Long-term unemployment rate
 
Recent unemployment rate
 
So far, these numbers are all heading in the right direction. But now we need to talk about inflation. It is not surprising to see unemployment decreasing and inflation increasing. They typically have this inverse relationship. But with inflation so high for so long, the US Federal Reserve’s will use its influence. One of the Federal Reserve’s mandates is to keep inflation rates low and stable.  
 

To hedge against worsening inflation and bring down the inflation rate, the Federal Reserve has increased the Effective Federal Funds Rate (EFFR), in order to accommodate a Target Rate Range of 3.75 to 4.00, from a pandemic low of November 2020 of 0.09% to the most recent high on December 12, 2022 of 3.83%. (We especially like this interactive graph to help increase our and our students’ understanding:  https://www.newyorkfed.org/markets/reference-rates/effr)
 
It is not surprising that the Federal Reserve is doing this but its goal and its effect is to heavily influence the behavior of individuals all over the world in a specific way. 
 
What about the Invisible Hand?
 
The Great Resignation is not the only crisis in recent memory.

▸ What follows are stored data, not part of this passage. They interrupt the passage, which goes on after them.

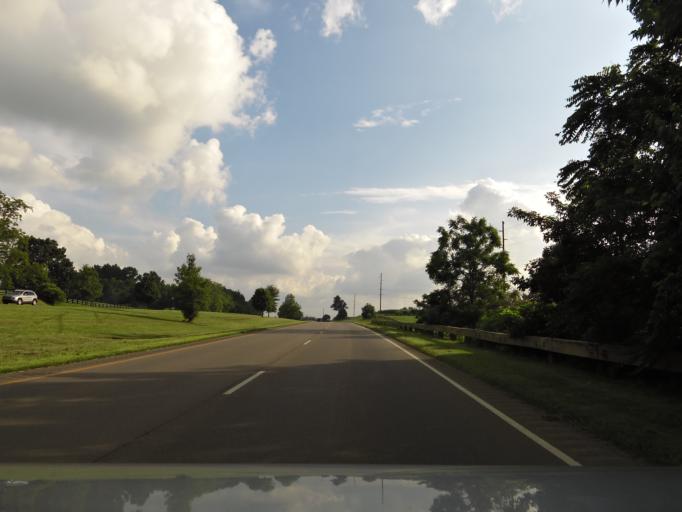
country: US
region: Kentucky
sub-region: Bourbon County
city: Paris
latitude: 38.1761
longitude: -84.3064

Most of us (older than my high school students) remember well the Great Recession of 2008.  In 2010, Stephen LeRoy, a professor emeritus at the University of California, Santa Barbara, and a visiting scholar at the Federal Reserve Bank of San Francisco (FRBSF), revisited Adam Smith’s claim that competitive markets are better poised to guide resources to their most highly-valued use than markets with large amounts of government interference. In his FRBSF Economic Letter of May 2010 on the tail of the Great Recession, LeRoy concluded,  
The question is when and to what extent—not whether—private markets fail and therefore must be supplanted or regulated by government…it appears that current sentiment is less supportive of Adam Smith’s verdict on the efficiency of markets than was the case prior to the financial crisis. 

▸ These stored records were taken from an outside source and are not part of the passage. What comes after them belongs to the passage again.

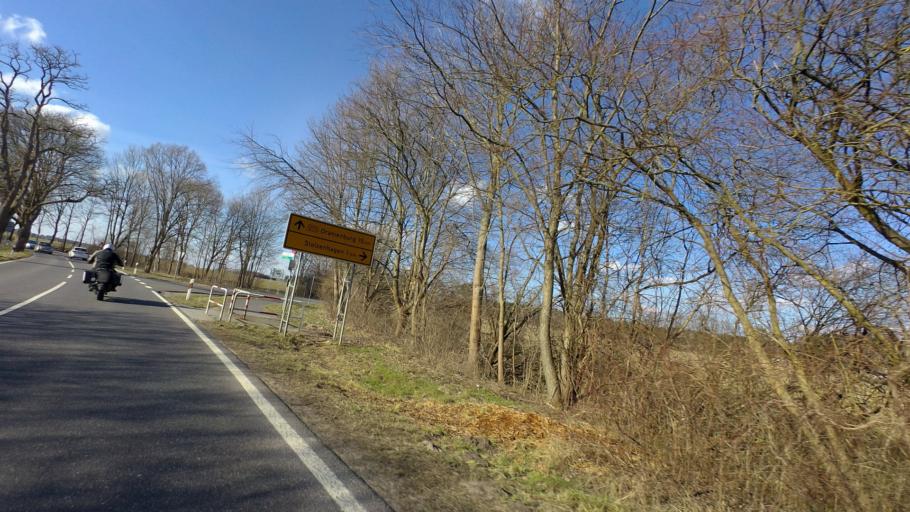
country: DE
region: Brandenburg
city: Wandlitz
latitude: 52.7508
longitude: 13.4277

 It's easy to invoke Adam Smith but he can be a hard thinker to pin down and he’s certainly more nuanced and careful than some modern caricatures make him out to be. In An Inquiry into the Causes of the Wealth of Nations, Smith emphasizes that much policy is undesirable and yet, Smith acknowledges that governments are tasked with providing “publick works” and “publick institutions” for the good of the whole. (WN, Chapter 9).  https://plato.stanford.edu/archives/win2020/entries/smith-moral-political/   
 
Smith scholars Ryan Hanley and Maria Pia Paganelli in their paper, “Adam Smith on Money, Mercantilism and the System of Natural Liberty,” have their own view,  
Smith’s critical analysis of what might be considered the proto-monetary policies [debasement, paper credit money, and tariffs] of his day, like his theory of money itself, is consistent with his view that social and economic growth is not the product of conscious design.”  However, although Smith cedes “rational intervention” in the social order does not succeed, he does accommodate for “the science of a statesman or legislator” (WoN IV.Intro.1) in order to “promote the enrichment of the entire nation. 

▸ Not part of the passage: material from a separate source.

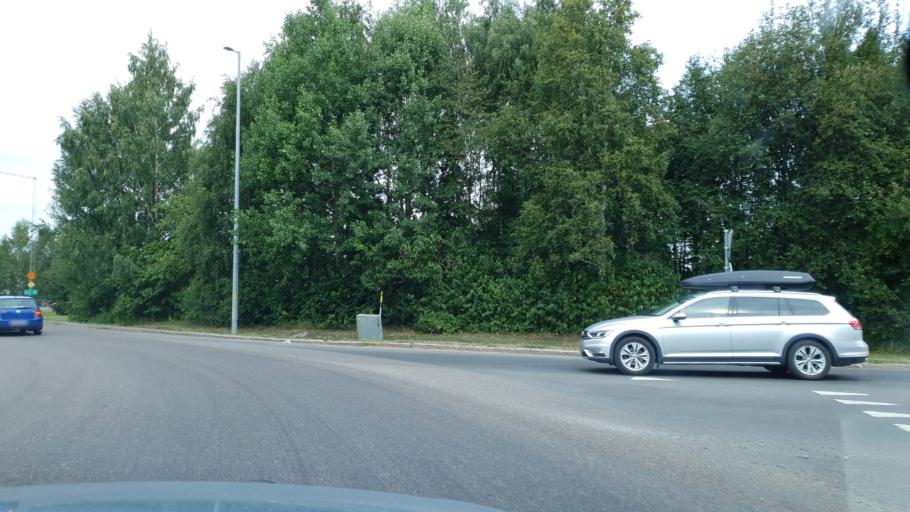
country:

 The Great Resignation is about a lot of individuals making microeconomic choices to leave or change jobs. However, the macroeconomic effect of these choices, in combination with other responses to the pandemic, led to increased government interventions in several areas.  It’s safe to say that Smith would have cast a critical eye over many, perhaps even all these interventions, but also evaluated them on their outcomes as well as their stated purposes. 
 
Conclusion
 
Adam Smith argued that, “Our ancestors were idle for want of a sufficient encouragement to industry.” (WN, Chapter 3) The Great Resignation can be seen as another example where workers without sufficient incentives will seek other jobs or even withdraw from the labor force.  Reduced spending and government transfers to hedge against pandemic-induced income loss led to increased savings.  Pent-up demand then began to be satisfied. Subsequent inflation heightened quickly as prices responded to such demand especially considering disruptions to supply chains.  But the invisible hand has been through worse. Smithian insights can help us better understand and evaluate policies for now and in the future whether shocks come from pandemics or elsewhere.